Excerpt to read start

Other noteable players of the Austrian side included Ernst Ocwirk and Eric Probst the latter finishing the tournament as one of the top scorers.
The Hardturm Stadion was home to the Grasshopper club and located in North West Zurich. Named after a nearby tower trams shuttled by the nearby stadium as the 6pm kick off approached with facinated locals flocking to see the tournament occuring on its doorstep.
By the time of the 1954 World Cup finals the Hardturm was able to offer seating in the Treml Stand which was perched on stilts behind the west terracing. By 1954 the ground held 35,000 but had only 5,600 seats and no floodlights.
As the Austrian Captain Ocwirk and Willie Cunningham walked out onto the field they were met by a crowd of almost 25,000. At the line up the Austrians stood in excited anticipation kicking their boots out in anticipation pumped with nervous energy. The body language of the Scots was through very different. Looking along the Scots lined up in blue shirts, white shorts and white socks the tension was visible with captain Willie Cunningham standing with his arms folded almost unsure of the protocol.
Still the Scots had the tallest man on the field – goalkeeper Fred Martin of Aberdeen who towered over everyone else.
While it is a mandatory requirement today the Scots also had no SFA pennant to swap unlike the Austrian skipper who handed over an OFB pennant.
The blazered 49 year old Belgian referee Laurent Franken tossed his coin and Ocwirk win the toss electing to swap ends with the Scots kicking off.
Very quickly Gerhard Hanappi and Allan Brown of Blackpool were waging battles all over the field of play. Both sides with skillful players fought the tricky underfoot conditions offering balance and attacking wing play in either half. The pitch quickly began cutting up this tellingly staining the white gloves of Fred Martin the Scottish goalkeeper.
An early chance for Austrians came to nothing as Probst lost control near the penalty spot but on 33 minutes the opening goal arrived.
From out wide on the Austrian Alfred Korner played a cross into the edge of the 6 yard box. With Martin advancing the predator Probst controlled the ball with his right foot and smashed home at an angled shot with his left foot.
A last despairing effort by the Scottish defense to keep the ball out proved fruitless.
With the Austrians celebrating captain Willie Cunningham gathered the ball from the back of the net and kicked it out back to the center spot.

Excerpt to read end
Data extract start

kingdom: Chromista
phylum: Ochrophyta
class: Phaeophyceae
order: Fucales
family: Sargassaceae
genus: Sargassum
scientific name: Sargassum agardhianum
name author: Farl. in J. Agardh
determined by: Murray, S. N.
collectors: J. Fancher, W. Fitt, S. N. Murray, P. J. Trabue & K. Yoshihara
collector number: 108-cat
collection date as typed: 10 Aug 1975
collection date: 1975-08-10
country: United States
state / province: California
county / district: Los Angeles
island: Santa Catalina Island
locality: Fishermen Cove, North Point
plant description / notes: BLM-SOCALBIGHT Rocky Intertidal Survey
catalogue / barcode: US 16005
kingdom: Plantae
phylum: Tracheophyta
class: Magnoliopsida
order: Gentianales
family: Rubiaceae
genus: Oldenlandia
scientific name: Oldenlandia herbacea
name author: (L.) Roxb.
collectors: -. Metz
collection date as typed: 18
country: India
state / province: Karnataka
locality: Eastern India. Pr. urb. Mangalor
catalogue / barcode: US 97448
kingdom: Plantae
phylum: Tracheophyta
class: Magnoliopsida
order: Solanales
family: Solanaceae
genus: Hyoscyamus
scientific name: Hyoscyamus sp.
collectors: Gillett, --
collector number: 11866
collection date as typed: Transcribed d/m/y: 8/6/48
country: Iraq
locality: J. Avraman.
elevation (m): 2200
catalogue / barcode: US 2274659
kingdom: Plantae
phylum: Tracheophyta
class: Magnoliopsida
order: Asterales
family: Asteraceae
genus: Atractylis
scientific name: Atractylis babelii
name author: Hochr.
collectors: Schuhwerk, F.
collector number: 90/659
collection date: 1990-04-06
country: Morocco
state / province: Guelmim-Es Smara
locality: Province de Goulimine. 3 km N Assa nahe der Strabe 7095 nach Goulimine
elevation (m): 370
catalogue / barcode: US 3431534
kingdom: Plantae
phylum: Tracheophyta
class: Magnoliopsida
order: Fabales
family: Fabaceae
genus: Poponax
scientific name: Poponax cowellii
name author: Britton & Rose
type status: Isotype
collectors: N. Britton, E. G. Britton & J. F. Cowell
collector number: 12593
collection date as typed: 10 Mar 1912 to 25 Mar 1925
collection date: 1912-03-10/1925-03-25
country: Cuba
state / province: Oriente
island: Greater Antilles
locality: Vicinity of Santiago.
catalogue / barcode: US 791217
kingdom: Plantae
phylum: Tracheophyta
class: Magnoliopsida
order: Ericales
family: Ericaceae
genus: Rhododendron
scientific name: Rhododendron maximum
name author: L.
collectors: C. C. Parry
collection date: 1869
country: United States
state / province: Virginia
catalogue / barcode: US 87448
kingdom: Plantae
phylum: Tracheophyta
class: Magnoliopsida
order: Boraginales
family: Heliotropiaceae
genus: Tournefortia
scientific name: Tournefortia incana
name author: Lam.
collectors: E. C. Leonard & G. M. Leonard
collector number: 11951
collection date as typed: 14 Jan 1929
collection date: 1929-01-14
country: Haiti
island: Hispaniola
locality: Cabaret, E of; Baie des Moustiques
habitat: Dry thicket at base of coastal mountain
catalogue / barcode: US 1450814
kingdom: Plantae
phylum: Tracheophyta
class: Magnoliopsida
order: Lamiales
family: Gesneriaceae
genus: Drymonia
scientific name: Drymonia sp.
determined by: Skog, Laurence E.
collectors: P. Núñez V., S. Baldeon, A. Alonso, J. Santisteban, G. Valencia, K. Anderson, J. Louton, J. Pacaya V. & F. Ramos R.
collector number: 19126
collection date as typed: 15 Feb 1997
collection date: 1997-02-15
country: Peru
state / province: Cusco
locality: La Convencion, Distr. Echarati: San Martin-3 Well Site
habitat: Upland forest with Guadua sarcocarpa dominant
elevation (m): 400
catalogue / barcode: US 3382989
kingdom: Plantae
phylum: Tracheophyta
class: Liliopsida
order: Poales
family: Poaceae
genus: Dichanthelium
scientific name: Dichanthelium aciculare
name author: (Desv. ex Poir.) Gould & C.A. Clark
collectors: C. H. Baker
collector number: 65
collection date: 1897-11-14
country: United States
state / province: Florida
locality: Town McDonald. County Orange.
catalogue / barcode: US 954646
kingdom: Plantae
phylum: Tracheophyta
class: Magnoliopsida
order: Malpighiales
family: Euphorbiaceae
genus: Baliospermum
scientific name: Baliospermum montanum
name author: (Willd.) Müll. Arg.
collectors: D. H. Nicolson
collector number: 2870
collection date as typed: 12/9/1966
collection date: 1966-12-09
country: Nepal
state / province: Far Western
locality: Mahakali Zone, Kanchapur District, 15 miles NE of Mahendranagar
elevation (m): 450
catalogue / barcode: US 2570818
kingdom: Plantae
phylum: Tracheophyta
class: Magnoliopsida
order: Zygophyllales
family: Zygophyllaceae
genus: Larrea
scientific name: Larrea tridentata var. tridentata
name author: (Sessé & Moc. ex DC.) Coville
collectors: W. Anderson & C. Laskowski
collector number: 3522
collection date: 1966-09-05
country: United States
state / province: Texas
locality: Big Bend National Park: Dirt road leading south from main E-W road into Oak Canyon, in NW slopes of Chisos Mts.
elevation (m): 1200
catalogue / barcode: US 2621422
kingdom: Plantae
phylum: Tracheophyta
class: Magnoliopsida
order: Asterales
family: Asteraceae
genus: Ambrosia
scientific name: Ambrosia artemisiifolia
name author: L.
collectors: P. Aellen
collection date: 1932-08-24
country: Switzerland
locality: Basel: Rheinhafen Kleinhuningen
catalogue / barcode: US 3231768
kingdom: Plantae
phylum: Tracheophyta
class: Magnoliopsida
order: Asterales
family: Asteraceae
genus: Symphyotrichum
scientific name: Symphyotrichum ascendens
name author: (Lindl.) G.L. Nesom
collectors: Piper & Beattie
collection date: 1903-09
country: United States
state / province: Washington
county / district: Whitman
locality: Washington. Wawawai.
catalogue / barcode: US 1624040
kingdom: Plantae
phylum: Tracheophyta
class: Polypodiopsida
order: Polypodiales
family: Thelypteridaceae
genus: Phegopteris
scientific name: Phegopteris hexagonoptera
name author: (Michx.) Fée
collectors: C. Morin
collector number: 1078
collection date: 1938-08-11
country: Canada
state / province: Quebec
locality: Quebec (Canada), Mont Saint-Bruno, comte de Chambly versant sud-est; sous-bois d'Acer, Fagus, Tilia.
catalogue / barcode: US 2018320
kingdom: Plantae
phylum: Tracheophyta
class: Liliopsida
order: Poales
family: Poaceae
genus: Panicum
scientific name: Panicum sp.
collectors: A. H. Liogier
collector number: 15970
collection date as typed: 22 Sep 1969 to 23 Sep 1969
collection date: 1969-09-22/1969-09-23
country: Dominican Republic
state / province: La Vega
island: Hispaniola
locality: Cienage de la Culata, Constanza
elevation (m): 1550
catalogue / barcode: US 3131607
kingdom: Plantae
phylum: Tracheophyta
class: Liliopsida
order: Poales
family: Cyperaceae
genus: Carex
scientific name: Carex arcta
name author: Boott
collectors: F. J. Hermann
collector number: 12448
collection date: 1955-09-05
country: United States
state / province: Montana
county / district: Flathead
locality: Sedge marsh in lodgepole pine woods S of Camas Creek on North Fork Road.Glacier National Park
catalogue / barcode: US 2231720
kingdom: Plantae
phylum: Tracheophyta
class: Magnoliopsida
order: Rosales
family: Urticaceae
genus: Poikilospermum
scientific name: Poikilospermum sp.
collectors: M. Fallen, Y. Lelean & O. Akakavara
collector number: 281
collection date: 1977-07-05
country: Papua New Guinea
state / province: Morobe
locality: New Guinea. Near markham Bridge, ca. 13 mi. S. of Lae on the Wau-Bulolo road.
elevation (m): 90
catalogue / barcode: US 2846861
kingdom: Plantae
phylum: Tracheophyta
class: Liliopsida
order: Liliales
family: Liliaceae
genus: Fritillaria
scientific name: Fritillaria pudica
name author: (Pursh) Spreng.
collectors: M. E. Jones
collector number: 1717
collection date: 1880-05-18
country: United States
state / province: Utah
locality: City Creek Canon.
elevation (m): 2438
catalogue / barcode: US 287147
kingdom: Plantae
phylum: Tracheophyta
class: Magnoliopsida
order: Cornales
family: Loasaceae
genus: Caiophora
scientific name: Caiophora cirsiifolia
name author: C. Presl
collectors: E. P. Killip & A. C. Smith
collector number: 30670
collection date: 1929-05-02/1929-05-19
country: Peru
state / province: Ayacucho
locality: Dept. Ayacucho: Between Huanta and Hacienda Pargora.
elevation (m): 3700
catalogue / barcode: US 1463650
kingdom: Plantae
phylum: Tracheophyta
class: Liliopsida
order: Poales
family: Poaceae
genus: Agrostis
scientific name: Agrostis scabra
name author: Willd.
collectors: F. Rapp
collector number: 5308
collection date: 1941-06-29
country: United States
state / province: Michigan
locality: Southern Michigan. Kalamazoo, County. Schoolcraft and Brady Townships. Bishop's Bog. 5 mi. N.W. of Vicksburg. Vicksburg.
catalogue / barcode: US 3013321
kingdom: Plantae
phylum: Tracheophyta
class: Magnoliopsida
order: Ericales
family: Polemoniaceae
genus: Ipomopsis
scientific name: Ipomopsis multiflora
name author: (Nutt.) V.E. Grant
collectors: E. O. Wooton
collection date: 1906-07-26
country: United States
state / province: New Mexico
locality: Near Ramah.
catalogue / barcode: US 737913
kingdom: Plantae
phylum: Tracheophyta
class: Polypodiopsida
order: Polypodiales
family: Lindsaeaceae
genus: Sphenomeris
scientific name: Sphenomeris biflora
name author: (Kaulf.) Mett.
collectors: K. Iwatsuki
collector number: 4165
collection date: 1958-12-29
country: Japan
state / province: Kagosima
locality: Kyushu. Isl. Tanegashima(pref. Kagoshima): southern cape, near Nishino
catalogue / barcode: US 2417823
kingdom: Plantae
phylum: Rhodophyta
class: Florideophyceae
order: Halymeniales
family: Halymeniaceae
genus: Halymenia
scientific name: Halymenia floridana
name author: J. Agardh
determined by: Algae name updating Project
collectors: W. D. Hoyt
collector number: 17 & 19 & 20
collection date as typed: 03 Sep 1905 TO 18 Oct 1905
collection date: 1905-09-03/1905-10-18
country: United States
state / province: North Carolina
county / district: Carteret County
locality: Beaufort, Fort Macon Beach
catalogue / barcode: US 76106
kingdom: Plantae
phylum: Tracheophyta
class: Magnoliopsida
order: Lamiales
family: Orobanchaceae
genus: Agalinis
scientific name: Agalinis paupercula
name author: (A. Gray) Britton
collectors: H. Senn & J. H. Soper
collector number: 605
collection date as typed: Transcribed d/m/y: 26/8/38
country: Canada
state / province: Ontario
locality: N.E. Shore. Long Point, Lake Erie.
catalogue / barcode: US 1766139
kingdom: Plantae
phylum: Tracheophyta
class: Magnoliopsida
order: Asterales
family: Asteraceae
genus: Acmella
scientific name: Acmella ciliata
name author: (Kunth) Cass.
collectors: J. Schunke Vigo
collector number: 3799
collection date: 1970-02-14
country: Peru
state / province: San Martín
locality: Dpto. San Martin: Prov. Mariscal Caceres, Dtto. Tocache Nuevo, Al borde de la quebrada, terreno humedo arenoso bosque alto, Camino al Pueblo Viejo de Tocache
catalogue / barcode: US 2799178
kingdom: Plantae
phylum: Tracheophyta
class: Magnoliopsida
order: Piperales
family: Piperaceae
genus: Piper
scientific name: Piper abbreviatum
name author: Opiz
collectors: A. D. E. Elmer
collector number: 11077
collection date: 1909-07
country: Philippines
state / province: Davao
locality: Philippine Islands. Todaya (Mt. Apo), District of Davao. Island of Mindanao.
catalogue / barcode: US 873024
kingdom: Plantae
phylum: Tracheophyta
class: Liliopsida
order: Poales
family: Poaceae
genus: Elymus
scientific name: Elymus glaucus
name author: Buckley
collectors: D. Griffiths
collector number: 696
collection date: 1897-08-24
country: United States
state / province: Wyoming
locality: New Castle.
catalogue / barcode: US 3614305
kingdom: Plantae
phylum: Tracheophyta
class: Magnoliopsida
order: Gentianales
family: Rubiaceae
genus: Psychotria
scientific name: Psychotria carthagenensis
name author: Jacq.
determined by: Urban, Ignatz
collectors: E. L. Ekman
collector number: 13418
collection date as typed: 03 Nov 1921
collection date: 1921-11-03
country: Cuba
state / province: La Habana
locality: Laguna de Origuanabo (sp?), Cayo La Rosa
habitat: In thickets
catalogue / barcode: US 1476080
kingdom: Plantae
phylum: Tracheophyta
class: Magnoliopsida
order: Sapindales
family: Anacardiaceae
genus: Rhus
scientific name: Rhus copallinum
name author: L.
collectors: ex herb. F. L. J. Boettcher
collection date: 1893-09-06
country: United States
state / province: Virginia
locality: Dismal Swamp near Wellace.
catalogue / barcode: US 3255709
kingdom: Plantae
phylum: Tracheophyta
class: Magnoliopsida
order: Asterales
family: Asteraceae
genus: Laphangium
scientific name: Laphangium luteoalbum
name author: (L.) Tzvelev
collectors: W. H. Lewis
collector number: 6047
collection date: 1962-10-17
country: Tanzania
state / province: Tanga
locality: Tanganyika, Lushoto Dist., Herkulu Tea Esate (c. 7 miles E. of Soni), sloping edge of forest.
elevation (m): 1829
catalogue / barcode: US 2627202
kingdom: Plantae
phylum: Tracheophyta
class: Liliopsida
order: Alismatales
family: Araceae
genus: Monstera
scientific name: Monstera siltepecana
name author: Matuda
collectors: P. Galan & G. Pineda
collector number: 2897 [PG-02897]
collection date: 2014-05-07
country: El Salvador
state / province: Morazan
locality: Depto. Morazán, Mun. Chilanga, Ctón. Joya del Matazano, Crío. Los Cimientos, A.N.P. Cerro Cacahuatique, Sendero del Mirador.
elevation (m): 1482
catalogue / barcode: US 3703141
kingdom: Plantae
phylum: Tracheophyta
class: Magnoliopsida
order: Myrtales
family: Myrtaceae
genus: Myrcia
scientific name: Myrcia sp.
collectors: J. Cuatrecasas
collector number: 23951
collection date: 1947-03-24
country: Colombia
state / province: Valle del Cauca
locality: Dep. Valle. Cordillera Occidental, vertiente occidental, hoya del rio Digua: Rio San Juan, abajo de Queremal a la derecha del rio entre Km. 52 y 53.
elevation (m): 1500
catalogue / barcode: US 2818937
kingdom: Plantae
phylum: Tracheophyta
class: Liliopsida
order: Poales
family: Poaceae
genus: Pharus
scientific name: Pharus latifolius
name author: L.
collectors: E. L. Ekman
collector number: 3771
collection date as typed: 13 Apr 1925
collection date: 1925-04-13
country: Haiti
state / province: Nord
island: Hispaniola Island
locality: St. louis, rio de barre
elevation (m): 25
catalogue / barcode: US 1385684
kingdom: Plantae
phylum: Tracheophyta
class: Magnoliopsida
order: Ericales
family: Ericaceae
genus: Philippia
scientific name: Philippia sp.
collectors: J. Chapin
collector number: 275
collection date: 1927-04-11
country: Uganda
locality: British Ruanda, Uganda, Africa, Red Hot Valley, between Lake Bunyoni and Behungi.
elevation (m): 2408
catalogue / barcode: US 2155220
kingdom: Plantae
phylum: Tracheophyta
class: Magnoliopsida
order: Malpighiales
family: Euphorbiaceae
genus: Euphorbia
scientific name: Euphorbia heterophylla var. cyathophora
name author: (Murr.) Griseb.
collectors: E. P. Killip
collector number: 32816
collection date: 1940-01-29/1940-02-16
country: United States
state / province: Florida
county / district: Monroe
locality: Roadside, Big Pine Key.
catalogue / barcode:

Data extract end

● **Written exercise 1**:
Repeat the passage of the 1954 World Cup match report from "Other noteable players" to "and no floodlights.".
● **Written exercise 2**:
In the rows, rewrite the lines from the line with "name author: (Nutt.) V.E. Grant" to the line with "scientific name: Sphenomeris biflora", changing "collectors" to "collected by" and leaving everything else as it stands. Return only those lines.

● **Task response 1**:
Other noteable players of the Austrian side included Ernst Ocwirk and Eric Probst the latter finishing the tournament as one of the top scorers.
The Hardturm Stadion was home to the Grasshopper club and located in North West Zurich. Named after a nearby tower trams shuttled by the nearby stadium as the 6pm kick off approached with facinated locals flocking to see the tournament occuring on its doorstep.
By the time of the 1954 World Cup finals the Hardturm was able to offer seating in the Treml Stand which was perched on stilts behind the west terracing. By 1954 the ground held 35,000 but had only 5,600 seats and no floodlights.

● **Task response 2**:
name author: (Nutt.) V.E. Grant
collected by: E. O. Wooton
collection date: 1906-07-26
country: United States
state / province: New Mexico
locality: Near Ramah.
catalogue / barcode: US 737913
kingdom: Plantae
phylum: Tracheophyta
class: Polypodiopsida
order: Polypodiales
family: Lindsaeaceae
genus: Sphenomeris
scientific name: Sphenomeris biflora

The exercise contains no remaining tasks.